[Items from a dataset]
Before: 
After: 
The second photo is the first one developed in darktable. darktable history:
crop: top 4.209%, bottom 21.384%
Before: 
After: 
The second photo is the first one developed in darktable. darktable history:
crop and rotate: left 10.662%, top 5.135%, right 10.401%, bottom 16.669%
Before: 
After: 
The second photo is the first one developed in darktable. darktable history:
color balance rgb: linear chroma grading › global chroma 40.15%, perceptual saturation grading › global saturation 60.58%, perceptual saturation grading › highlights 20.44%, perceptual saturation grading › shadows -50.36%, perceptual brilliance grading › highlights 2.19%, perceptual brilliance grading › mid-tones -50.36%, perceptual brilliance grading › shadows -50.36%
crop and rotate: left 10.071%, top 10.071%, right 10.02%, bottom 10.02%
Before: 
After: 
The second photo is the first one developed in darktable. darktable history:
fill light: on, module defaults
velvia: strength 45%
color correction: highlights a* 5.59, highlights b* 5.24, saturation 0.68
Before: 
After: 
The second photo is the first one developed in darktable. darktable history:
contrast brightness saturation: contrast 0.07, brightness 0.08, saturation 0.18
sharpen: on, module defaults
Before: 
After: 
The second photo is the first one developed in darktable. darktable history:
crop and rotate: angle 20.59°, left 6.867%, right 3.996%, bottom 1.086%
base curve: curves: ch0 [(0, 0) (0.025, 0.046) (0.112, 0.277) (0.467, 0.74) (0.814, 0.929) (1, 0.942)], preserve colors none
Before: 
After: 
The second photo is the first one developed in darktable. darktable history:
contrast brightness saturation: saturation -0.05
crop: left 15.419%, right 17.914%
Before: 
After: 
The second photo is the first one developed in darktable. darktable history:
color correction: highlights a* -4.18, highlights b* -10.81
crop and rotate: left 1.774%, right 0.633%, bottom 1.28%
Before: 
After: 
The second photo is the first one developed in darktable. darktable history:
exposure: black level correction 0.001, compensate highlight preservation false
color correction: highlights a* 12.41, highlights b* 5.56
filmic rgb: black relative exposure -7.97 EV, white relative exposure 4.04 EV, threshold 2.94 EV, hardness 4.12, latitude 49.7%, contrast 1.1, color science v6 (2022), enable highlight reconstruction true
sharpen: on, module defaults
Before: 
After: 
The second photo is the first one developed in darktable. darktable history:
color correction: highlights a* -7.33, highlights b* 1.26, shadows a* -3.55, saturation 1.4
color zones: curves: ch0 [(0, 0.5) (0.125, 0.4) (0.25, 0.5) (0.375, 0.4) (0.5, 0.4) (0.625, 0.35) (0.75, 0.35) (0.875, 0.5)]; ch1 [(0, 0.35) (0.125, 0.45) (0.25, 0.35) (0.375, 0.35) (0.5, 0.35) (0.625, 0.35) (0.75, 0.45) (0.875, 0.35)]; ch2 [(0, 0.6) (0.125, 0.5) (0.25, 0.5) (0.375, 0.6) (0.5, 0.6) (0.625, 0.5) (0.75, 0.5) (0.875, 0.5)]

> _Goal_
Render every one of the rows above as a two-column CSV with the header instruction,edits: one line per row, its text under instruction and its answer under edits. Wrap each field in double quotes and replace line breaks with spaces.

> _The reply_
instruction,edits
"Before: After: The second photo is the first one developed in darktable. darktable history:","crop: top 4.209%, bottom 21.384%"
"Before: After: The second photo is the first one developed in darktable. darktable history:","crop and rotate: left 10.662%, top 5.135%, right 10.401%, bottom 16.669%"
"Before: After: The second photo is the first one developed in darktable. darktable history:","color balance rgb: linear chroma grading › global chroma 40.15%, perceptual saturation grading › global saturation 60.58%, perceptual saturation grading › highlights 20.44%, perceptual saturation grading › shadows -50.36%, perceptual brilliance grading › highlights 2.19%, perceptual brilliance grading › mid-tones -50.36%, perceptual brilliance grading › shadows -50.36% crop and rotate: left 10.071%, top 10.071%, right 10.02%, bottom 10.02%"
"Before: After: The second photo is the first one developed in darktable. darktable history:","fill light: on, module defaults velvia: strength 45% color correction: highlights a* 5.59, highlights b* 5.24, saturation 0.68"
"Before: After: The second photo is the first one developed in darktable. darktable history:","contrast brightness saturation: contrast 0.07, brightness 0.08, saturation 0.18 sharpen: on, module defaults"
"Before: After: The second photo is the first one developed in darktable. darktable history:","crop and rotate: angle 20.59°, left 6.867%, right 3.996%, bottom 1.086% base curve: curves: ch0 [(0, 0) (0.025, 0.046) (0.112, 0.277) (0.467, 0.74) (0.814, 0.929) (1, 0.942)], preserve colors none"
"Before: After: The second photo is the first one developed in darktable. darktable history:","contrast brightness saturation: saturation -0.05 crop: left 15.419%, right 17.914%"
"Before: After: The second photo is the first one developed in darktable. darktable history:","color correction: highlights a* -4.18, highlights b* -10.81 crop and rotate: left 1.774%, right 0.633%, bottom 1.28%"
"Before: After: The second photo is the first one developed in darktable. darktable history:","exposure: black level correction 0.001, compensate highlight preservation false color correction: highlights a* 12.41, highlights b* 5.56 filmic rgb: black relative exposure -7.97 EV, white relative exposure 4.04 EV, threshold 2.94 EV, hardness 4.12, latitude 49.7%, contrast 1.1, color science v6 (2022), enable highlight reconstruction true sharpen: on, module defaults"
"Before: After: The second photo is the first one developed in darktable. darktable history:","color correction: highlights a* -7.33, highlights b* 1.26, shadows a* -3.55, saturation 1.4 color zones: curves: ch0 [(0, 0.5) (0.125, 0.4) (0.25, 0.5) (0.375, 0.4) (0.5, 0.4) (0.625, 0.35) (0.75, 0.35) (0.875, 0.5)]; ch1 [(0, 0.35) (0.125, 0.45) (0.25, 0.35) (0.375, 0.35) (0.5, 0.35) (0.625, 0.35) (0.75, 0.45) (0.875, 0.35)]; ch2 [(0, 0.6) (0.125, 0.5) (0.25, 0.5) (0.375, 0.6) (0.5, 0.6) (0.625, 0.5) (0.75, 0.5) (0.875, 0.5)]"